As men, we all know the importance of getting our prostates checked. Prostate cancer awareness is at an all-time high, and early diagnosis is the best way to ensure successful recovery.
However, knowing we should get a prostate check, doesn’t mean every man will get a prostate check.
Embarrassment, fear and laziness are just of the reasons for putting it off, but the reality is that it’s a quick procedure that might just save your life.
Christian Brown is consultant urological surgeon at The Prostate Centre, part of HCA Healthcare UK. We asked him to explain when to get checked, what to expect at a prostate screening, and what happens next.
The early signs and symptoms of prostate cancer
Many men with early prostate cancer have no symptoms at all. Prostate cancer can be identified by screening with a PSA (Prostate Specific Antigen) blood test and further investigations, or picked up by chance when investigating other men’s health issues such as difficulty passing urine or sexual dysfunction.
Most men will get symptoms from their prostate as they get older. These symptoms should never be ignored and should always be checked out by a doctor. These symptoms are usually due to the age-related benign enlargement of the prostate (BPH – Benign Prostatic Hyperplasia) but sometimes prostate cancer can be the cause.
These symptoms include going to the toilet more often, getting up at night, a weak stream, feeling that the bladder doesn’t completely empty, or the need to go quickly or urgently.
Less common symptoms are blood in the urine or semen, erectile dysfunction and pain in the prostate or bones such as new severe back pain. Men should always speak to their GP or see a urologist if they experience any of these.
What to expect during prostate cancer screening
One in eight men in the UK will be diagnosed with prostate cancer at some point in their lifetime. Some men may go and see their GP or a urologist to get a prostate check-up, or have screening for prostate conditions such as benign enlargement (BPH) or cancer. This is particularly important in men who have a family history of prostate cancer, for example a brother or father with a diagnosis, or if they are in a higher risk group such as being black or have a family history of breast or ovarian cancer.
The doctor will ask questions about symptoms and risk factors and then perform a digital rectal examination or DRE. This is not painful and takes very little time. It will give the doctor information about the size of the prostate and if there are any nodules or concerns.
Many men feel embarrassed about talking about these issues and being examined, but there is no need. Doctors are very used to talking and seeing men with these issues and concerns. The doctor will also perform a PSA blood test. If the level is raised or if the prostate feels abnormal, an onward referral to a urologist will be made.
What happens next if you’ve received a high PSA result
If the PSA is high, it needs to be investigated.
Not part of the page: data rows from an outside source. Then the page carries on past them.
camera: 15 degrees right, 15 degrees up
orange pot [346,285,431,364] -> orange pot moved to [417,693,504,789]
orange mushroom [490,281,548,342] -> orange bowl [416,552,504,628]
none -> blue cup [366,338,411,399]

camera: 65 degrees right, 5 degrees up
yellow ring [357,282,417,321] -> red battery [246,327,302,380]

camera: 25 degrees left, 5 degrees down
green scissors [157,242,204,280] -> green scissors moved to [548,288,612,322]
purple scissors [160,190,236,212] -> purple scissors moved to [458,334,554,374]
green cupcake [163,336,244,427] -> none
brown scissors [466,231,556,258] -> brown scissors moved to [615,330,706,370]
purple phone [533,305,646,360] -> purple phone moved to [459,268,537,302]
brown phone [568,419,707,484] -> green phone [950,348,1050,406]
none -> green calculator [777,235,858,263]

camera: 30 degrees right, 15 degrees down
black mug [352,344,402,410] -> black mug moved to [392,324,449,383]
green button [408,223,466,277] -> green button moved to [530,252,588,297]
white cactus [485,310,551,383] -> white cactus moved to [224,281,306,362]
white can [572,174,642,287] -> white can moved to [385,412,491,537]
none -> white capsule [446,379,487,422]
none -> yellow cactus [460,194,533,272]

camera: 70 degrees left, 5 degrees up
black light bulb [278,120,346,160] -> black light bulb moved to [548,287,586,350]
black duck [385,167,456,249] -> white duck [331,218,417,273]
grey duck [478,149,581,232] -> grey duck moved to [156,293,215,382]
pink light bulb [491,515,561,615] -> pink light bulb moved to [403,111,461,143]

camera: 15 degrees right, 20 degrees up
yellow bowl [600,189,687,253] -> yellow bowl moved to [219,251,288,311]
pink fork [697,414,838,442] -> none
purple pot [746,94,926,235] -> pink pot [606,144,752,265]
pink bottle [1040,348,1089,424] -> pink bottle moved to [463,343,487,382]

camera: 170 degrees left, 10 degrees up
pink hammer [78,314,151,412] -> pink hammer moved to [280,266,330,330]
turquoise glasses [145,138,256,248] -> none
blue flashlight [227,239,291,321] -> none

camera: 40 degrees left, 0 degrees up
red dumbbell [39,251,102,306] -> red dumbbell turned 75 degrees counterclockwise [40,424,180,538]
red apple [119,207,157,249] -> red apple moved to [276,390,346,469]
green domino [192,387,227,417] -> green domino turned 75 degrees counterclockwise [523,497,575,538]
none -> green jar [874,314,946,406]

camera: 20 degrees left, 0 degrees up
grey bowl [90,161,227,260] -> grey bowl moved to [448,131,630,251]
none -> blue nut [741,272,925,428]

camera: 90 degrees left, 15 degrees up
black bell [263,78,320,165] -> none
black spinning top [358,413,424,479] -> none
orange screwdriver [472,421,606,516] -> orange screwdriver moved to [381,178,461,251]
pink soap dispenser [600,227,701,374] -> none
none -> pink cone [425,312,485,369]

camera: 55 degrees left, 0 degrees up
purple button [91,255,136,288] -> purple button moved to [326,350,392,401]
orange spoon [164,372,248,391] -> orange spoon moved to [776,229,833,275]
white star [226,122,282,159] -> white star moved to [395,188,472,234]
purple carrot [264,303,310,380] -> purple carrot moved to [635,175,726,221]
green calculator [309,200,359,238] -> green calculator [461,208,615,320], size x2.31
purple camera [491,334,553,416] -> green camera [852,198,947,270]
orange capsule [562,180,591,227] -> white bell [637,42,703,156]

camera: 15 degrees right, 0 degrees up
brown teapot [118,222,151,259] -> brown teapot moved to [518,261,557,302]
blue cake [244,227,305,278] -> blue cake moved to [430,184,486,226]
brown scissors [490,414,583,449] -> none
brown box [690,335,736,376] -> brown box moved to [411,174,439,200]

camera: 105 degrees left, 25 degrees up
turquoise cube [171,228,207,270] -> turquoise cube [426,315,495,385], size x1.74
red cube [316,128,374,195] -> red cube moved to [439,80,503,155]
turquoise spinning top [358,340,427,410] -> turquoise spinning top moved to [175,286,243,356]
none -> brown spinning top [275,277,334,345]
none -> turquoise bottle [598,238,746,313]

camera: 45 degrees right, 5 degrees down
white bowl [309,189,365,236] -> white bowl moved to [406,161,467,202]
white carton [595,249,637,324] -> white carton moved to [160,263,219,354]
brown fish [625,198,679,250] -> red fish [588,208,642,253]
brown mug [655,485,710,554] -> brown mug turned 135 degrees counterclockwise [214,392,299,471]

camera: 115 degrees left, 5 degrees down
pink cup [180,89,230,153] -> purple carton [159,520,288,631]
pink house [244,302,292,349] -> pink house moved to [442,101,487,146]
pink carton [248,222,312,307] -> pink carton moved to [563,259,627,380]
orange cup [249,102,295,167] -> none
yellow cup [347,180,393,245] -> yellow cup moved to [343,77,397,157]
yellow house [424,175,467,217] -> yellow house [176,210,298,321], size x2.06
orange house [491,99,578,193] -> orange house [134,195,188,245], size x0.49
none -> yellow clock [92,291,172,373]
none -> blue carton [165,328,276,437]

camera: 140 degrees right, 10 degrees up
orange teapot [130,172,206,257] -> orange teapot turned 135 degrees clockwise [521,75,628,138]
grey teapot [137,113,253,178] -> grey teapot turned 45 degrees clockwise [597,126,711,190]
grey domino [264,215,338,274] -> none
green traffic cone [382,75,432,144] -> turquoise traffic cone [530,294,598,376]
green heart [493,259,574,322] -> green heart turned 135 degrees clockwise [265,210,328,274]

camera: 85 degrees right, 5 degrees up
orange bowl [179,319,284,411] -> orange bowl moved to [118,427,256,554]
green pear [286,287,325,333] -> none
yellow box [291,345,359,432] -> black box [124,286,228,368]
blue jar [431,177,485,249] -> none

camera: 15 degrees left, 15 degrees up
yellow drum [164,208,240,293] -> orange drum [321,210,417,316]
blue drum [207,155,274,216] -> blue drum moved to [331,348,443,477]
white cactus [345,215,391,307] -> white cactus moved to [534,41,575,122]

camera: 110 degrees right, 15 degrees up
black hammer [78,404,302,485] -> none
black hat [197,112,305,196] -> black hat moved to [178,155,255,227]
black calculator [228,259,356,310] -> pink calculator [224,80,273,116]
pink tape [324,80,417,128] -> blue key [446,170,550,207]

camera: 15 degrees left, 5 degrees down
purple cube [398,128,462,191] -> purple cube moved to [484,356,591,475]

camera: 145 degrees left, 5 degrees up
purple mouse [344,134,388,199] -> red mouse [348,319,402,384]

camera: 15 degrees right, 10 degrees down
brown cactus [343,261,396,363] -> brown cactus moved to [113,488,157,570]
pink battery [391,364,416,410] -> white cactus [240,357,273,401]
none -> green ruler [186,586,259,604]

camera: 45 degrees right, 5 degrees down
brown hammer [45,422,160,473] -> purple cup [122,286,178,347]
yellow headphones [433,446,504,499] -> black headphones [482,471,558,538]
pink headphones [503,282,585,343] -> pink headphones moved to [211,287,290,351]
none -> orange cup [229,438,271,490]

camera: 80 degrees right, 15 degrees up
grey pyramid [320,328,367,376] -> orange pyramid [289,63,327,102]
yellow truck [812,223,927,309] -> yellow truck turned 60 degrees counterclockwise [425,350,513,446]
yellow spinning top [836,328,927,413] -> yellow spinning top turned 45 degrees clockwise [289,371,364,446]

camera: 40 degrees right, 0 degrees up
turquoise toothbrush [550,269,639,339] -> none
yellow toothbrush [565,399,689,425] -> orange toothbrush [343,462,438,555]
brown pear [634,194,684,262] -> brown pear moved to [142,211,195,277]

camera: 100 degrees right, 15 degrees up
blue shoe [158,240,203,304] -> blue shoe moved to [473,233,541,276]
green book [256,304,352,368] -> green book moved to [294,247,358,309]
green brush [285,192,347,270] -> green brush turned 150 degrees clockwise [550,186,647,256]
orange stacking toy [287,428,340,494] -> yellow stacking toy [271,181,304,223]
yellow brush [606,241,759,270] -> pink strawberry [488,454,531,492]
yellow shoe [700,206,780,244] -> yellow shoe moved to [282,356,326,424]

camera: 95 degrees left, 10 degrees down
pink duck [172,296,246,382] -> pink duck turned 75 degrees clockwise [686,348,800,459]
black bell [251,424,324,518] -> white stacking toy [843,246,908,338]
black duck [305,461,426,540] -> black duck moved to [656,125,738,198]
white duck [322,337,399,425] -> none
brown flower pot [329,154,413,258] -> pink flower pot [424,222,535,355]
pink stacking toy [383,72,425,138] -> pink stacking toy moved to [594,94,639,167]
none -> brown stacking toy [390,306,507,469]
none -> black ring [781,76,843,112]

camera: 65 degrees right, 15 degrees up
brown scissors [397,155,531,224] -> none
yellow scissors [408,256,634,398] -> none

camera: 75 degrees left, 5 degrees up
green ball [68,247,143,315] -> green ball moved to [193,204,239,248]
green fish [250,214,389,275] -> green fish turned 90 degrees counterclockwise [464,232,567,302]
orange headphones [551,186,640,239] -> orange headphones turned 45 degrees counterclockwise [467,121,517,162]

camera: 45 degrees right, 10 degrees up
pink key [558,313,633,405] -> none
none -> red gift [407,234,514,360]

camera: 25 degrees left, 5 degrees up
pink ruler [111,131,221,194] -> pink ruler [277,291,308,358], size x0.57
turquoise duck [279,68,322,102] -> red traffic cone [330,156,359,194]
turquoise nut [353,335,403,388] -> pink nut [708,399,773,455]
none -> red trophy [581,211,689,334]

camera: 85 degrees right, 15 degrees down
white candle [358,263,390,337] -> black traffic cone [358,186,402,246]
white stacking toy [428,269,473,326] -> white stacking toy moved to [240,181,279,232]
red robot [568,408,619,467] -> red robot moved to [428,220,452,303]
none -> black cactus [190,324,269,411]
Most men won’t have prostate cancer, but still need to see a urologist to have a thorough evaluation. Initially the examination may be repeated and other investigation may be performed to investigate if there is a blockage from an enlarging prostate. This usually involves passing urine in to a machine to look at the flow.
Most men will have an MRI scan of the prostate. This technology allows urologists to look at the prostate in more details and see if there are any abnormal areas that require a biopsy. Some men who don’t have an initial biopsy may need to have follow up PSA blood test or another MRI 6-12 months later.
If the urologist thinks a biopsy is needed, this is arranged and can be performed under either local or general anaesthetic. It involves placing a thin needle into the prostate and taking tiny amount of prostate to be analysed under a microscope. The prostate is accessed through the perineum (flat skin between the base of the scrotum and anal opening). There are no cuts made and biopsies are performed routinely as day cases.
Results usually take a week to come back and if positive there would be a discussion about treatment with a urologist and oncologist. Treatments for early prostate cancer are very successful, with high cure rates.